2. Identify aphid and plant proteins that interact with the CP and RTP, and the mechanisms that allow these complexes to orchestrate the transport of virus across aphid gut and salivary tissues and the survival of virus in the aphid hemolymph.
3. Identify the mechanisms by which the P17 influences the uptake of virus by aphids and influences the transmission efficiency to other plant hosts.

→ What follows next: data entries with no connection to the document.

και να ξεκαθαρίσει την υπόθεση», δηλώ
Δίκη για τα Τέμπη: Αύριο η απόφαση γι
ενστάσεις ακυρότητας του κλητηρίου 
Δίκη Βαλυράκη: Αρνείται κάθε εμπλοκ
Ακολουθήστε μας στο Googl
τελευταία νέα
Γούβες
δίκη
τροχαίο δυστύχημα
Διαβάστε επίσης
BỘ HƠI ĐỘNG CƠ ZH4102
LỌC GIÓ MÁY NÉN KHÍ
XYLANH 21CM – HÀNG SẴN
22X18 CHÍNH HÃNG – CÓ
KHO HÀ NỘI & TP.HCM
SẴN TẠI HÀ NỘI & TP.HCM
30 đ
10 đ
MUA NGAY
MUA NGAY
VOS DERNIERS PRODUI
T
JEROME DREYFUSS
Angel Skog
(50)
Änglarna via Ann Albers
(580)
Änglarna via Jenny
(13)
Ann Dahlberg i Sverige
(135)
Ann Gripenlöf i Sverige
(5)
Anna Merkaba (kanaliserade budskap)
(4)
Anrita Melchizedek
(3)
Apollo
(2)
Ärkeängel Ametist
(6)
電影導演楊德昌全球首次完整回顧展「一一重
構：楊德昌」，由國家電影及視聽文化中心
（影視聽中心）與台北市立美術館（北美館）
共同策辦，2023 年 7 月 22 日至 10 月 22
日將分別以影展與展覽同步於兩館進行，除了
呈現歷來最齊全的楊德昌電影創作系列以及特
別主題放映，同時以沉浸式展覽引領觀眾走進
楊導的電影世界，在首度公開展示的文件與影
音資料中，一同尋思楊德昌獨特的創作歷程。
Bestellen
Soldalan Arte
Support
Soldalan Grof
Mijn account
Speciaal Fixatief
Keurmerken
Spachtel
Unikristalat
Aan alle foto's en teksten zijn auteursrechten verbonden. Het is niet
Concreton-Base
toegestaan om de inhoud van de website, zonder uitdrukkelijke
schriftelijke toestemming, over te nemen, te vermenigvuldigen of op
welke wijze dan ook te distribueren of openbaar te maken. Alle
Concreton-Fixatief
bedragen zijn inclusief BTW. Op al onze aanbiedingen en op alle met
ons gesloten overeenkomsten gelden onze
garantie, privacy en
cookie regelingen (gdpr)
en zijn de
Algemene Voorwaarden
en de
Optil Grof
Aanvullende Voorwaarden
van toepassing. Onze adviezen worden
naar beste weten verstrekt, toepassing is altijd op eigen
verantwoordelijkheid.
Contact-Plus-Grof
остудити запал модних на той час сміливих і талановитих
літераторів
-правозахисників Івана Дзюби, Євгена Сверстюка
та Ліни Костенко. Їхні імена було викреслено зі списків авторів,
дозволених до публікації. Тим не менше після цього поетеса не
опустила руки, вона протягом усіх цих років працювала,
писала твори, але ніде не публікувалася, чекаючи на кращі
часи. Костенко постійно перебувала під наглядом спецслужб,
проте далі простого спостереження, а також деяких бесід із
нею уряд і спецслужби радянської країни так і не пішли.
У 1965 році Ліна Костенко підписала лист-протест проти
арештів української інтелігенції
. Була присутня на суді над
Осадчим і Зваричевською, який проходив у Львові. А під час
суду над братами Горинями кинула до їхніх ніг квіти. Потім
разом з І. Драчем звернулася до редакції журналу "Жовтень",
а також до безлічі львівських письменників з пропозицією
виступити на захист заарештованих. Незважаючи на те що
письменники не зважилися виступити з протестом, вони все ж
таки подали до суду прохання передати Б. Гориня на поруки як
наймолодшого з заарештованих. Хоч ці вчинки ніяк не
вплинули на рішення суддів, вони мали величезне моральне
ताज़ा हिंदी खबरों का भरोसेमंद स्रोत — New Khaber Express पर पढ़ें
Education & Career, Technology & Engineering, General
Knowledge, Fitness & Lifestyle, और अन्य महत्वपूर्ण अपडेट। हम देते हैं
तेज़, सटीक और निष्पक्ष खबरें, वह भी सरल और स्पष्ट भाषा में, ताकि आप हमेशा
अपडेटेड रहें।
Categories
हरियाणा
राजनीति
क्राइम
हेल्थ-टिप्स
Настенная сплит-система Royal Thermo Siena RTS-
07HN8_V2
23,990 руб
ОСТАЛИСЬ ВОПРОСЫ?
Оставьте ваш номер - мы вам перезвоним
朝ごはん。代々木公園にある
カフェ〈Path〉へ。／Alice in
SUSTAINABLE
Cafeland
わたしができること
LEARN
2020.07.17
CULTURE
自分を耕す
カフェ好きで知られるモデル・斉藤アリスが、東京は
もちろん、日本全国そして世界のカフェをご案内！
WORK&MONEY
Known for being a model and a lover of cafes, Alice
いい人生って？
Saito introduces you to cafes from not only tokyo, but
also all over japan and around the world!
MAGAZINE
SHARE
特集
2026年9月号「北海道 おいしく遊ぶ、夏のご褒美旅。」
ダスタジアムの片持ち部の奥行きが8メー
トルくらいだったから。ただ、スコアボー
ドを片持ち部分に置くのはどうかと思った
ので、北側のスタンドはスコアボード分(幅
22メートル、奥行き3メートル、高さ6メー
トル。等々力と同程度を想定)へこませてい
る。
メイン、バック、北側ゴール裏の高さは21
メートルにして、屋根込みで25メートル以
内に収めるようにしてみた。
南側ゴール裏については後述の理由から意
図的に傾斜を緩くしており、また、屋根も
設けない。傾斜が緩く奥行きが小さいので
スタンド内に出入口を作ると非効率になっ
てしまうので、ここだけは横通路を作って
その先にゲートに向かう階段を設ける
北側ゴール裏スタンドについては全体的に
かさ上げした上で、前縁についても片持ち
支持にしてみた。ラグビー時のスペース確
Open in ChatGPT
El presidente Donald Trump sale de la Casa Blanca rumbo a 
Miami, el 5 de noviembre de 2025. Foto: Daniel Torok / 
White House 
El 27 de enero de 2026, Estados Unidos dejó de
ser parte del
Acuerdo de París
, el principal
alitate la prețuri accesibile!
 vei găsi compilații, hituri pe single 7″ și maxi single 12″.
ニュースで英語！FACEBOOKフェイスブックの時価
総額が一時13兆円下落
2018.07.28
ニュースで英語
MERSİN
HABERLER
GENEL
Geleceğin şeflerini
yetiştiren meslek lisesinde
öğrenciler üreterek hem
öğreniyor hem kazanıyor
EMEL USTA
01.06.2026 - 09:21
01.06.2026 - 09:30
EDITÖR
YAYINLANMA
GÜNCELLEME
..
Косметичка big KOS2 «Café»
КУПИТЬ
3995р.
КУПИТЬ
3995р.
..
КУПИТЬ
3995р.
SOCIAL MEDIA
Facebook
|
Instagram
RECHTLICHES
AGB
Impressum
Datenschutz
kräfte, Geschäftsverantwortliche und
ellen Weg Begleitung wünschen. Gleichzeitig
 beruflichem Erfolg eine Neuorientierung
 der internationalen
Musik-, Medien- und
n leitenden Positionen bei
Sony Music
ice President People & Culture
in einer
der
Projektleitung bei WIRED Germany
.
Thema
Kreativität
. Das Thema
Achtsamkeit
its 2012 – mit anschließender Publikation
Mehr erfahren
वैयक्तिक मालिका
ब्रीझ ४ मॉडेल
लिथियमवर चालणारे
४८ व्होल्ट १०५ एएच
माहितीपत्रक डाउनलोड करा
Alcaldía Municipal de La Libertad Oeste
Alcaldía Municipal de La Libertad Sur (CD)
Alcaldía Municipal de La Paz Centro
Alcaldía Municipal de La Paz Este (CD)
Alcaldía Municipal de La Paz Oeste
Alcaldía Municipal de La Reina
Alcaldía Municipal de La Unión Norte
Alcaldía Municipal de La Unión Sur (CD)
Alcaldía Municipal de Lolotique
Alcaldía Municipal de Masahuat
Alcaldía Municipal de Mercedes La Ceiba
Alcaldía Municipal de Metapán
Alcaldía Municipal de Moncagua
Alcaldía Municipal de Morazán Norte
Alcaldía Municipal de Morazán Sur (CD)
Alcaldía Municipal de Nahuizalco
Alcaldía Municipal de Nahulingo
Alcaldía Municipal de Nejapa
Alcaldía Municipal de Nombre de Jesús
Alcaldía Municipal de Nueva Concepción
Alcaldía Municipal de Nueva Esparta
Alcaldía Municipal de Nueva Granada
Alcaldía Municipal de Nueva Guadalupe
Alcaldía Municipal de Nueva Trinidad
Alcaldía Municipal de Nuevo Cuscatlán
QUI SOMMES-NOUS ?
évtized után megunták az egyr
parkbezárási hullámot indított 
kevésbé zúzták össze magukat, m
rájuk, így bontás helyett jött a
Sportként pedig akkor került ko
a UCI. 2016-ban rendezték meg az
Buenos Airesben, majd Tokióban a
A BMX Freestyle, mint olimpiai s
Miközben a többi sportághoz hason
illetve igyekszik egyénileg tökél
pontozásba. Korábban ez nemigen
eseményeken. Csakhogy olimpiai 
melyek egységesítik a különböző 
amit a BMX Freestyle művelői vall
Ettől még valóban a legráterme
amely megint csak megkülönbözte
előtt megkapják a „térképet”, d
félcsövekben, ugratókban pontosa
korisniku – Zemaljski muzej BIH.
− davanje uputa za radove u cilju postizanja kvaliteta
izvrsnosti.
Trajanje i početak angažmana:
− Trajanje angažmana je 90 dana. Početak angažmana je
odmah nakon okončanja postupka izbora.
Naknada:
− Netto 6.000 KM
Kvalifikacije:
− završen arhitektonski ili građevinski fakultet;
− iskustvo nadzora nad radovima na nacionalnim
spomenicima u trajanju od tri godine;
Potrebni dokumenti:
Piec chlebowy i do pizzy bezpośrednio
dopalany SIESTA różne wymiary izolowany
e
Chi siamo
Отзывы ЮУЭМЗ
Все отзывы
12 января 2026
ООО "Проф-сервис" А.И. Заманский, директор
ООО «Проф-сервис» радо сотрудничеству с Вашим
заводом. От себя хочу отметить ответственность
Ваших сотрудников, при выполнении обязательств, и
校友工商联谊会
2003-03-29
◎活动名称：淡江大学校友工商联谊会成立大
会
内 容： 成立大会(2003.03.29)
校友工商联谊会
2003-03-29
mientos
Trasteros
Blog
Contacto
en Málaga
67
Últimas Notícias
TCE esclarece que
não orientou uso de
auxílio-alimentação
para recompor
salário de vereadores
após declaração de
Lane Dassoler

1b.Approach (from AD-416):
We have shown the CP without RTP can assemble virions, but they are movement impaired in both plants and aphids. CP and RTP act together to regulate virus movement and survival in the aphid. RTP also functions as a soluble protein to confine virus to phloem tissues. P17, a nonstructural virus movement protein, acts in a host dependent manner and affects virus uptake during aphid feeding. Recently, we have identified a number of aphid and aphid symbiont proteins that are linked to virus transmission. Also we have identified a number of plant proteins that co-purify with transmissible virus, but are absent from virus that cannot move through the aphid. The logical extension of this work is to identify which of the aphid and plant candidate proteins are truly interacting with which virus protein and to determine how these various proteins orchestrate virus movement in the plant and aphid to ensure maximum transmission and continued virus existence. Our approach will focus on the use of the latest techniques in targeted proteomics and cell biology to identify aphid, symbiont and plant proteins that interact with each of the virus proteins. Mutations in the virus and plant proteins that disrupt these interactions will be used to identify how and where each protein functions independent of, and in concert with, other virus proteins in both plants and aphids. In vitro feeding and microinjection techniques allow us to mix and match various virions and proteins for study in various aphid tissues. GFP tagged proteins will be used to localize interactions to specific tissues and cell organelles.
This research is supported by a NIFA grant that was awarded in April 2012. The SCA with University of Idaho was established in July 2012. Project personnel are being hired. No work has been started on this project.